Heat Treatment Requirements
1.2379 tool steel often undergoes cryogenic treatment after quenching, with temperatures between -70°C and -80°C. This process can increase hardness by up to 3 HRC. On the other hand, SKD11 tool steel typically undergoes multiple tempering cycles, aiming to balance hardness and toughness for more versatile applications.
Regional Standards
Different regions have their own standards for tool steels, which can lead to slight variations in their properties: AISI D2 allows slightly higher sulfur content, which can affect machinability but requires stricter control during forging to ensure quality. Chinese Cr12Mo1V1 tool steel may show slight differences in molybdenum ranges, which can influence its wear resistance in certain applications.
Application-Specific Performance
1.2379 and its equivalents excel in specific areas of tooling: K110 tool steel is favored in the European markets for applications such as molds requiring high surface finish. SKD11 dominates in Asian precision tooling industries, where high toughness and wear resistance are crucial.
These differences help in selecting the right steel grade based on specific regional standards and performance requirements.
Advantages and Processing Considerations
1.2379 tool steel offers several key advantages that make it highly suitable for demanding applications, particularly in cold work tooling and wear-resistant components.
Advantages:
1.2379 tool steel offers several notable advantages that make it highly suitable for demanding applications. Its superior wear resistance, due to high carbon and chromium content, ensures long-lasting cutting edges and excellent performance in abrasive environments. After heat treatment, it can achieve remarkable hardness of up to 62 HRC, providing exceptional strength and durability. Additionally, it maintains good dimensional stability with minimal warping during heat treatment, which is crucial for precision tool production. While it has moderate corrosion resistance when polished, allowing for some protection against rust and oxidation, 1.2379 also boasts high compressive strength, enabling it to withstand heavy loads and impacts without significant deformation, making it ideal for high-stress environments. The steel’s good machinability in its annealed condition facilitates efficient manufacturing of tools, and its nitriding capability, enhanced by special heat treatments, improves surface hardness and wear resistance further. Furthermore, 1.2379 possesses secondary hardening properties that allow for additional surface treatments, such as coatings, enhancing overall performance. It strikes a balanced blend of toughness and hardness, delivering reliable strength and impact resistance across various heavy-duty applications, while also maintaining excellent edge retention for extended periods, essential for cutting tools in precision operations.
Processing Tips:
For processing 1.2379 tool steel, annealing involves heating it to 800–850°C under protective gas.And then slowly cooling it to ≤250 HBW to relieve stresses and soften the material. Quenching requires austenitizing at 975–1040°C, followed by oil or air cooling. To retain optimal hardness, low-temperature tempering at 150–200°C is recommended, achieving hardness ≥61 HRC.
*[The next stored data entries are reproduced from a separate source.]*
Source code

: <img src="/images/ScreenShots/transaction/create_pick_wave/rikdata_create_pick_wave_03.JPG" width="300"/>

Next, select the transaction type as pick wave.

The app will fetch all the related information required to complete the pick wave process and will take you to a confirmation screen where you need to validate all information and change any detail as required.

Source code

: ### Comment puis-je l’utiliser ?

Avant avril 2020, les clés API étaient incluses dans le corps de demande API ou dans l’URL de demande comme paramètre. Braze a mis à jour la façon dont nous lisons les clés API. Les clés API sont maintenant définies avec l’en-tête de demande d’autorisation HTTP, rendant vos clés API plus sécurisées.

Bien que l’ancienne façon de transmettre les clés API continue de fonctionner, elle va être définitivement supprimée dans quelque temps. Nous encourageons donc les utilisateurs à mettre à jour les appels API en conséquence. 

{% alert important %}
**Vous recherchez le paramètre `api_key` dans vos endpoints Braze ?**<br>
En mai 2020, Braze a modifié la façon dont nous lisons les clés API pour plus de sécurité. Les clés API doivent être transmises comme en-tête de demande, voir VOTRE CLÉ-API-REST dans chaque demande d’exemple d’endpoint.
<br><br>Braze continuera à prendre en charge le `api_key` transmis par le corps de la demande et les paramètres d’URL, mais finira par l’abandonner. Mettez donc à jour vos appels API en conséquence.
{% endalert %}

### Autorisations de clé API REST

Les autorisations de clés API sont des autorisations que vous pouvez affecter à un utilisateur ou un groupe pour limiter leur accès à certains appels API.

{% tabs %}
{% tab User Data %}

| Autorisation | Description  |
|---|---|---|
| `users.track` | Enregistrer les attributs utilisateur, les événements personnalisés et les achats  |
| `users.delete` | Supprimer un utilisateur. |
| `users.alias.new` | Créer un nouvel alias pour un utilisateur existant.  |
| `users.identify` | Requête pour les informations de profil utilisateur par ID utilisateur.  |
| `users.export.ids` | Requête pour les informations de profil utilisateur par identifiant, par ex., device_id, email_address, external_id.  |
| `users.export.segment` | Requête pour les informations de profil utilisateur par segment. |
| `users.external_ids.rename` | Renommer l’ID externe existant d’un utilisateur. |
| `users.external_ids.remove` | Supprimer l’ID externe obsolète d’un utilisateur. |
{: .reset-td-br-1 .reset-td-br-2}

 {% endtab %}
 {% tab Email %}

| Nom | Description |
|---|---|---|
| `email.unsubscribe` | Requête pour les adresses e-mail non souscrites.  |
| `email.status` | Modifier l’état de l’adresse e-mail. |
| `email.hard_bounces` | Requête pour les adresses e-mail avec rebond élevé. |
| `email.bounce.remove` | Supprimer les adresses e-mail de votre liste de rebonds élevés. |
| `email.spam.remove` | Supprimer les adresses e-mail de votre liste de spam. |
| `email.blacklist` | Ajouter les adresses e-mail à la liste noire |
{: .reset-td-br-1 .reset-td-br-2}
These processing guidelines, combined with 1.2379 tool steel’s superior properties, make it a reliable choice for cold work tooling, precision cutting instruments, and wear-resistant components in high-performance industrial environments.
summary
In the world of tool steels, 1.2379 tool steel stands out as a powerful and versatile choice, offering unmatched wear resistance and strength. Whether you’re working with cutting tools, molds, or precision dies, this steel delivers exceptional performance in demanding applications. As technology advances, the value of materials like 1.2379 tool steel continues to shine, reminding us that the right material can make all the difference in achieving success. Keep exploring, and you’ll find that the best tools are built from the strongest steels.